Na terceira análise da série, trazemos estudos brasileiros que tentam desvendar o comportamento de adolescentes e jovens, especialmente nos meios digitais.

Dando continuidade à nossa série sobre jornalismo e audiência jovem (veja o primeiro e o segundo textos), hoje vamos analisar algumas pesquisas brasileiras sobre o tema. São artigos científicos que tentam compreender como veículos podem alcançar a “geração impossível”, como descreveu esta matéria.

Qual é a relação entre dados demográficos, hábitos de consumo e percepções dos jovens, num ambiente marcado pela proliferação de conteúdos e dispositivos midiáticos? É o que quis identificar esta pesquisa de Carla Felix, Larissa Mendes e Helen Fontes, da Universidade Federal Fluminense. As autoras analisaram os hábitos de 100 jovens entre 18 e 23 anos, de dois grupos distintos: alunos do curso de Comunicação Social-Jornalismo, da Universidade Federal Fluminense, e estudantes do Pré-Universitário Popular. Elas também procuraram avaliar o que os jovens consideram notícia atualmente, que critérios de confiabilidade das fontes estabelecem e de que maneira isso molda seu consumo.

Para tal, as autoras aplicaram um questionário online com 47 perguntas. Embora lidando com o ambiente digital, os jovens ouvidos na UFF afirmaram preferir o acesso às notícias sob a forma de texto (89,4%), embora apareça um grande interesse no acesso via fotografia (59,1%), vídeos (47%) e infografia (33,3%). A multimídia, linguagem nativa da rede, apareceu em quinto lugar, com 27,3% das preferências. Quizzes, jogos e outros formatos totalizaram 7,5%. Interessante é que, mesmo entre os jovens de menor escolaridade e renda predomina a predileção pelo formato textual, embora apareça um interesse maior pelos formatos audiovisuais.

# Dados fornecidos

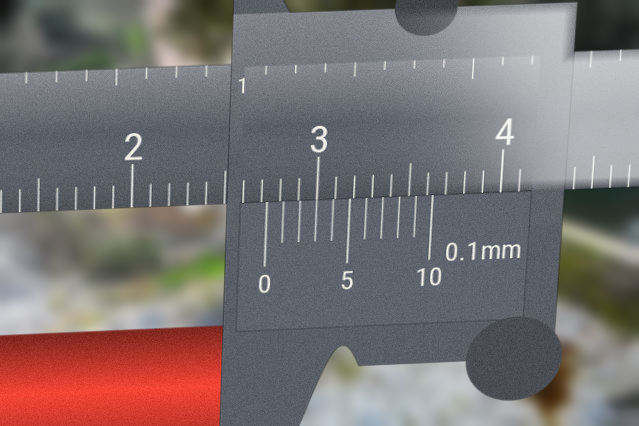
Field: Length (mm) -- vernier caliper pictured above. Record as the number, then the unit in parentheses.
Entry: 27.3 (mm)
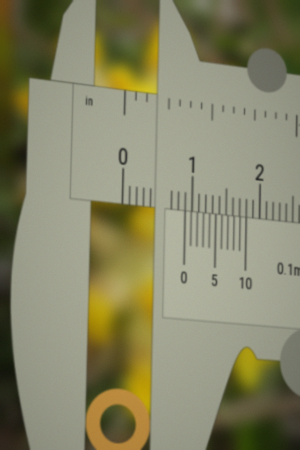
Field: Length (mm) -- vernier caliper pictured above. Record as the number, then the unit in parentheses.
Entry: 9.0 (mm)
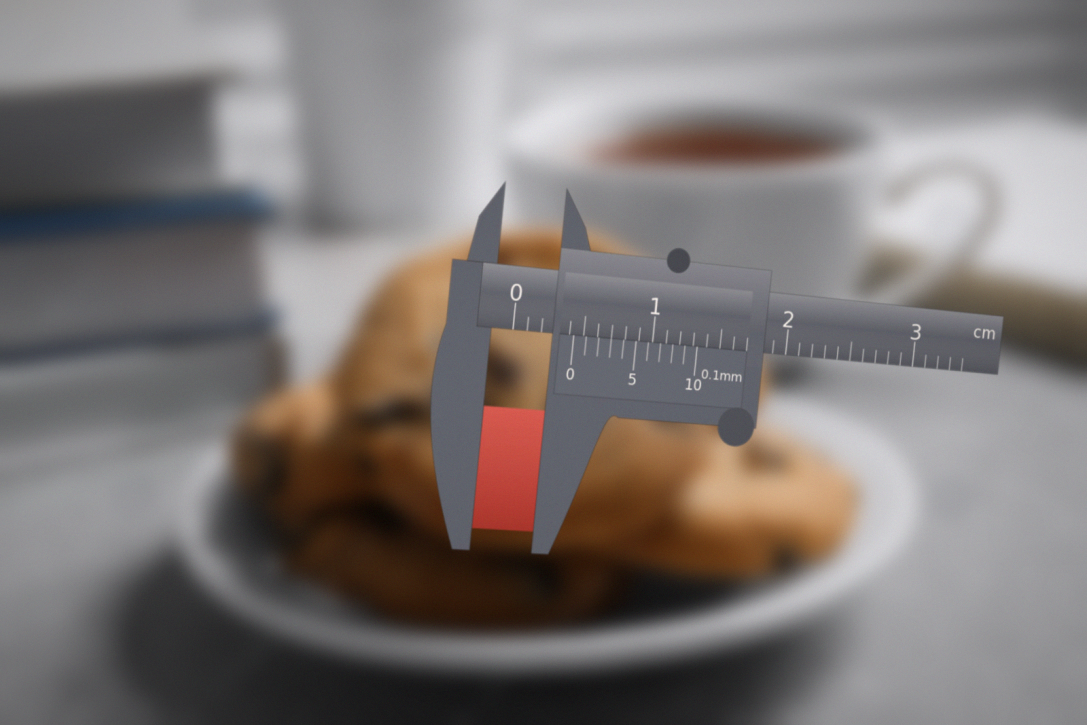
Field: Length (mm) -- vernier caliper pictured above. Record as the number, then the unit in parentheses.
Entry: 4.3 (mm)
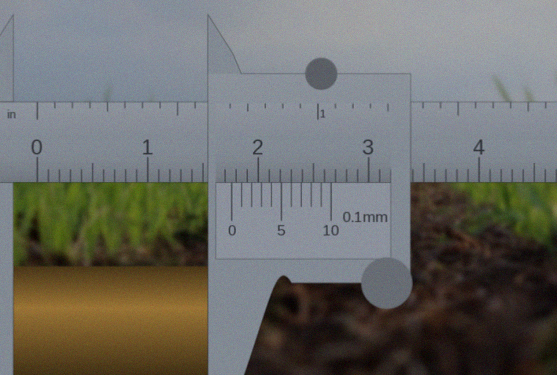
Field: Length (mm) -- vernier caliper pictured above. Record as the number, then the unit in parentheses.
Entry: 17.6 (mm)
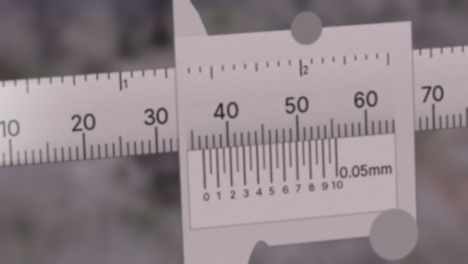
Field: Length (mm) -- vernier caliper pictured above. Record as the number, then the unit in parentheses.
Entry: 36.5 (mm)
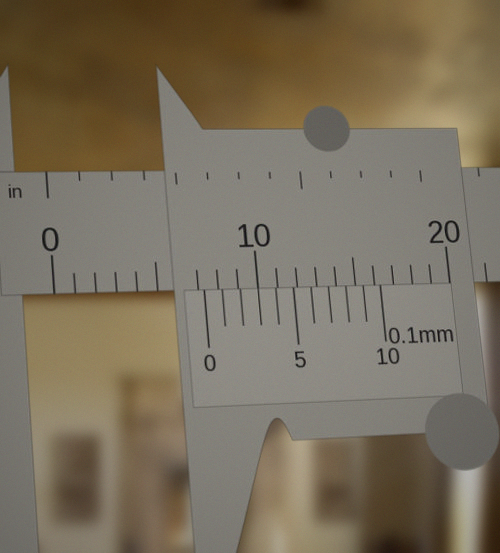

# Tarefa a cumprir
Edite o trecho do texto sobre jornalismo e audiência jovem que começa em "Dando continuidade à" e termina em "descreveu esta matéria.", trocando "pesquisas brasileiras" por "investigações brasileiras". Baseie-se somente no texto sobre jornalismo e audiência jovem.

# Resultado do exercício
Dando continuidade à nossa série sobre jornalismo e audiência jovem (veja o primeiro e o segundo textos), hoje vamos analisar algumas investigações brasileiras sobre o tema. São artigos científicos que tentam compreender como veículos podem alcançar a “geração impossível”, como descreveu esta matéria.